Security-driven Design Optimization of Mixed Cryptographic Implementations in Distributed, Reconfigurable, and Heterogeneous Embedded Systems

摘要

Distributed heterogeneous embedded systems are increasingly prevalent in numerous applications, including automotive, avionics, smart and connected cities, Internet of Things, etc. With pervasive network access within these systems, security is a critical design concern. This dissertation presents a modeling and optimization framework for distributed, reconfigurable, and heterogeneous embedded systems. Distributed embedded systems consist of numerous interconnected embedded devices, each composed of different computing resources, such single core processors, asymmetric multicore processors, field-programmable gate arrays (FPGAs), and various combinations thereof. udA dataflow-based modeling framework for streaming applications integrates models for computational latency, mixed cryptographic implementations for inter-task and intra task communication, security levels, communication latency, and power consumption.
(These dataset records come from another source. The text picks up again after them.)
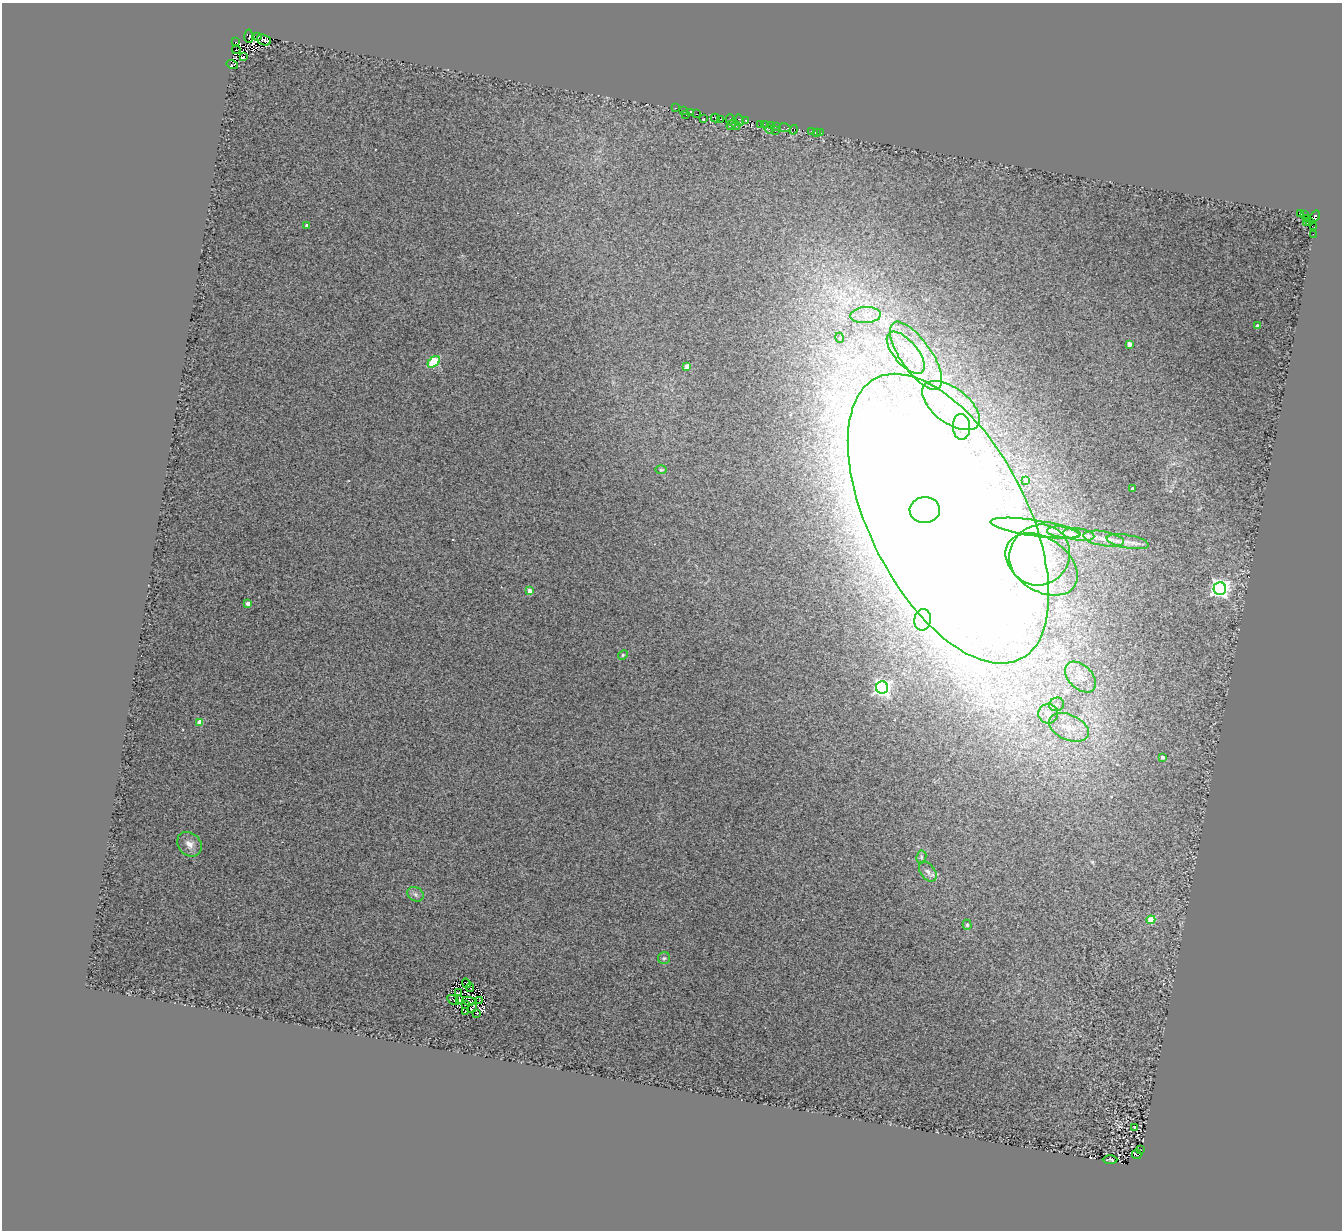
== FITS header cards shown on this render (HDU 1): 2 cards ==
NAXIS1  =                 1340
NAXIS2  =                 1228

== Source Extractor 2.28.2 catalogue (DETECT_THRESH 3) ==
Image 1340 x 1228 px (HDU 1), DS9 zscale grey, 1 PNG px = 1 image px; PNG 1344 x 1232 px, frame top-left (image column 1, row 1228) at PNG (2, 3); each listed source drawn as its Kron ellipse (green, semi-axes under 4 px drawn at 4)
Background 1.09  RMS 1.1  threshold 3.18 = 3 sigma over >= 5 px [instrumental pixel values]
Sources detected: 113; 17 with non-positive FLUX_AUTO (blend fragments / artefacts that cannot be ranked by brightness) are neither listed nor drawn; the other 96 listed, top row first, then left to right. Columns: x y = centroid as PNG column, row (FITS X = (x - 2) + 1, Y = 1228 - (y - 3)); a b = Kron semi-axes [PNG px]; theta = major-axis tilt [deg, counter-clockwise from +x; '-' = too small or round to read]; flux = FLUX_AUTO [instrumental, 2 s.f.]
For the security model, we present a level-based modeling of cryptographic algorithms using mixed cryptographic implementations, including both symmetric and asymmetric implementations. We utilize a multi-objective genetic optimization algorithm to optimize security and energy consumption subject to latency and minimum security level constraints. The presented methodology is evaluated using a video-based object detection and tracking application and several synthetic benchmarks representing various application types. Experimental results for these design and optimization frameworks demonstrate the benefits of mixed cryptographic algorithm security model compared to single cryptographic algorithm alternatives. We further consider several distributed heterogeneous embedded systems architectures.